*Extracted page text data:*

========================================================================

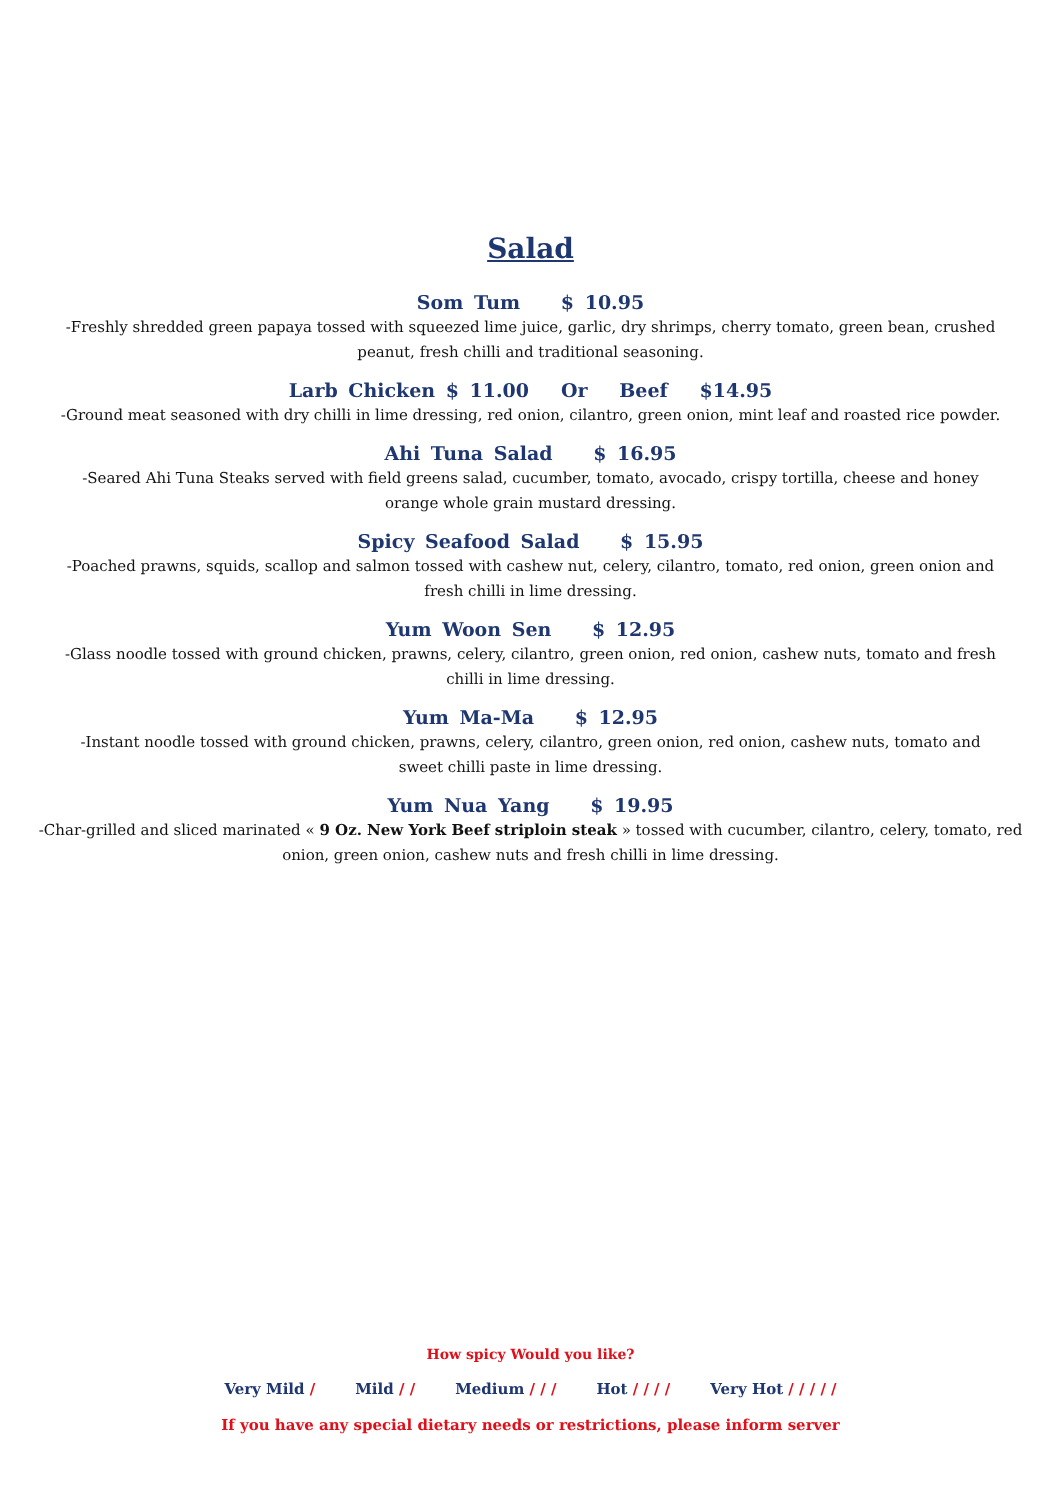Salad
Som Tum $ 10.95
-Freshly shredded green papaya tossed with squeezed lime juice, garlic, dry shrimps, cherry tomato, green bean, crushed peanut, fresh chilli and traditional seasoning.
Larb Chicken $ 11.00 Or Beef $14.95
-Ground meat seasoned with dry chilli in lime dressing, red onion, cilantro, green onion, mint leaf and roasted rice powder.
Ahi Tuna Salad $ 16.95
-Seared Ahi Tuna Steaks served with field greens salad, cucumber, tomato, avocado, crispy tortilla, cheese and honey orange whole grain mustard dressing.
Spicy Seafood Salad $ 15.95
-Poached prawns, squids, scallop and salmon tossed with cashew nut, celery, cilantro, tomato, red onion, green onion and fresh chilli in lime dressing.
Yum Woon Sen $ 12.95
-Glass noodle tossed with ground chicken, prawns, celery, cilantro, green onion, red onion, cashew nuts, tomato and fresh chilli in lime dressing.
Yum Ma-Ma $ 12.95
-Instant noodle tossed with ground chicken, prawns, celery, cilantro, green onion, red onion, cashew nuts, tomato and sweet chilli paste in lime dressing.
Yum Nua Yang $ 19.95
-Char-grilled and sliced marinated « 9 Oz. New York Beef striploin steak » tossed with cucumber, cilantro, celery, tomato, red onion, green onion, cashew nuts and fresh chilli in lime dressing.
How spicy Would you like?
Very Mild / Mild / / Medium / / / Hot / / / / Very Hot / / / / /
If you have any special dietary needs or restrictions, please inform server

========================================================================

*Try it:*
Output the lines from the one with "-Instant noodle tossed" to the final line of the entries above, exactly as they stand, please, and nothing else.

*Task output:*
-Instant noodle tossed with ground chicken, prawns, celery, cilantro, green onion, red onion, cashew nuts, tomato and sweet chilli paste in lime dressing.
Yum Nua Yang $ 19.95
-Char-grilled and sliced marinated « 9 Oz. New York Beef striploin steak » tossed with cucumber, cilantro, celery, tomato, red onion, green onion, cashew nuts and fresh chilli in lime dressing.
How spicy Would you like?
Very Mild / Mild / / Medium / / / Hot / / / / Very Hot / / / / /
If you have any special dietary needs or restrictions, please inform server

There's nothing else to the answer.